Prompt » Reproduce the entries below without changes, from their first line through the line containing "sharpen: on, module defaults".

>>>

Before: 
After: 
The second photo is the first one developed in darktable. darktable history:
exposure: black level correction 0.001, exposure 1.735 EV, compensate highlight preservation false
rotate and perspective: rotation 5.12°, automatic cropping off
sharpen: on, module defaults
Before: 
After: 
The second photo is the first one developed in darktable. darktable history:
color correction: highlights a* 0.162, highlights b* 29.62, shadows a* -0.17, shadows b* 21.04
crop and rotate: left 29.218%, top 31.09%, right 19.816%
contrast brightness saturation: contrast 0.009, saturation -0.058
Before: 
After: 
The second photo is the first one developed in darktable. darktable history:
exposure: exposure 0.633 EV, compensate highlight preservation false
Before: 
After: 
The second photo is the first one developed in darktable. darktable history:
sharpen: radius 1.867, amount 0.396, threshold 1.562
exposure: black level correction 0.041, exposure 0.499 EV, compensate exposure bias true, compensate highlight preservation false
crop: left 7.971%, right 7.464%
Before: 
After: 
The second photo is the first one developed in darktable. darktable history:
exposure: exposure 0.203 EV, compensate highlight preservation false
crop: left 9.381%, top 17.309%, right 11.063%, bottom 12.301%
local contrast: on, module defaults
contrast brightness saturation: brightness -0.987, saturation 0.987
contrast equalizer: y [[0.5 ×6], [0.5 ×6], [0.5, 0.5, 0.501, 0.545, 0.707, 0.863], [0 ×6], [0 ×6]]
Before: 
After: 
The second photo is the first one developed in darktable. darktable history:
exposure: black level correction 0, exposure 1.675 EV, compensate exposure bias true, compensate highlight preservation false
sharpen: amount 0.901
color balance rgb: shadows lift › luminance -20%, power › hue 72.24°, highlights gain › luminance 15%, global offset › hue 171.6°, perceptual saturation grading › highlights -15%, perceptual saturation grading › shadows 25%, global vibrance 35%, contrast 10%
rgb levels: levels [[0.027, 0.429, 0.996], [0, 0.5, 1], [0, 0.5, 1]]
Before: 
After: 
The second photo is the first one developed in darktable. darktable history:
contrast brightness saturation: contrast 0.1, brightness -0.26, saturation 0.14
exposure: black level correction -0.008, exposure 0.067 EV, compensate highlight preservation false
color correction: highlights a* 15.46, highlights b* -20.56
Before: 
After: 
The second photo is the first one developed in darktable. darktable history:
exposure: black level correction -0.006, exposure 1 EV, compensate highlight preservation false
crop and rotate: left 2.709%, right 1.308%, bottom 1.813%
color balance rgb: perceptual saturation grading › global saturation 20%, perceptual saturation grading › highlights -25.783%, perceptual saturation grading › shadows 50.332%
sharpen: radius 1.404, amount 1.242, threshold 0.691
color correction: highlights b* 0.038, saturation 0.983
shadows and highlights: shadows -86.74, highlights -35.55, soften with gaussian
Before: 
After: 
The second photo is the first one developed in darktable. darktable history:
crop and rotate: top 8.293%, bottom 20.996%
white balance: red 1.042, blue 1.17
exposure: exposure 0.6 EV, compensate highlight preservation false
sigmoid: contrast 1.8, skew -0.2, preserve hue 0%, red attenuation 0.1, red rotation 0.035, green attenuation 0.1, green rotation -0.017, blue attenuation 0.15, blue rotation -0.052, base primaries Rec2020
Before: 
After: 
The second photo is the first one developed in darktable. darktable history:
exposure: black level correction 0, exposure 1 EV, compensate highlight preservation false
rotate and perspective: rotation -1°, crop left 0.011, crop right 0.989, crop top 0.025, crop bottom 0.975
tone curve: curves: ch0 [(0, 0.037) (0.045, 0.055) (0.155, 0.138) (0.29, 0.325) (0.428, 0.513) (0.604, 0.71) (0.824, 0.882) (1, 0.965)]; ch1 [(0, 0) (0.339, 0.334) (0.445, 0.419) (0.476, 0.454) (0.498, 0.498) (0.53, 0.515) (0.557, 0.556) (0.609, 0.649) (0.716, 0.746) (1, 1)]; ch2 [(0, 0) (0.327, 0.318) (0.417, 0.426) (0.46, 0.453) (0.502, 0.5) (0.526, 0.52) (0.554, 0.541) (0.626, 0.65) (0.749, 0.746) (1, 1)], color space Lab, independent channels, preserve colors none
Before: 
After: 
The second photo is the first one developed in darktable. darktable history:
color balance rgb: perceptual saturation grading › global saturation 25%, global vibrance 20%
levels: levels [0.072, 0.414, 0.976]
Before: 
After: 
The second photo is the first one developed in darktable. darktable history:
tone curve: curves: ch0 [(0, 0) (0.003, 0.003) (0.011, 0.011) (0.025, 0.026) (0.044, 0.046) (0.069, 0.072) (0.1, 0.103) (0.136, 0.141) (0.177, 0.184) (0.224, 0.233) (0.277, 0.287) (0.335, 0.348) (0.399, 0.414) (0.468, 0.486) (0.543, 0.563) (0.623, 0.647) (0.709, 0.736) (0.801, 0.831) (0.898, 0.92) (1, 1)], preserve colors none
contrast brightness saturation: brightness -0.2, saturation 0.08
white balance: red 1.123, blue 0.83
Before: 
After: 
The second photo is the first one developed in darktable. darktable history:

<<<

Worked answer »
Before: 
After: 
The second photo is the first one developed in darktable. darktable history:
exposure: black level correction 0.001, exposure 1.735 EV, compensate highlight preservation false
rotate and perspective: rotation 5.12°, automatic cropping off
sharpen: on, module defaults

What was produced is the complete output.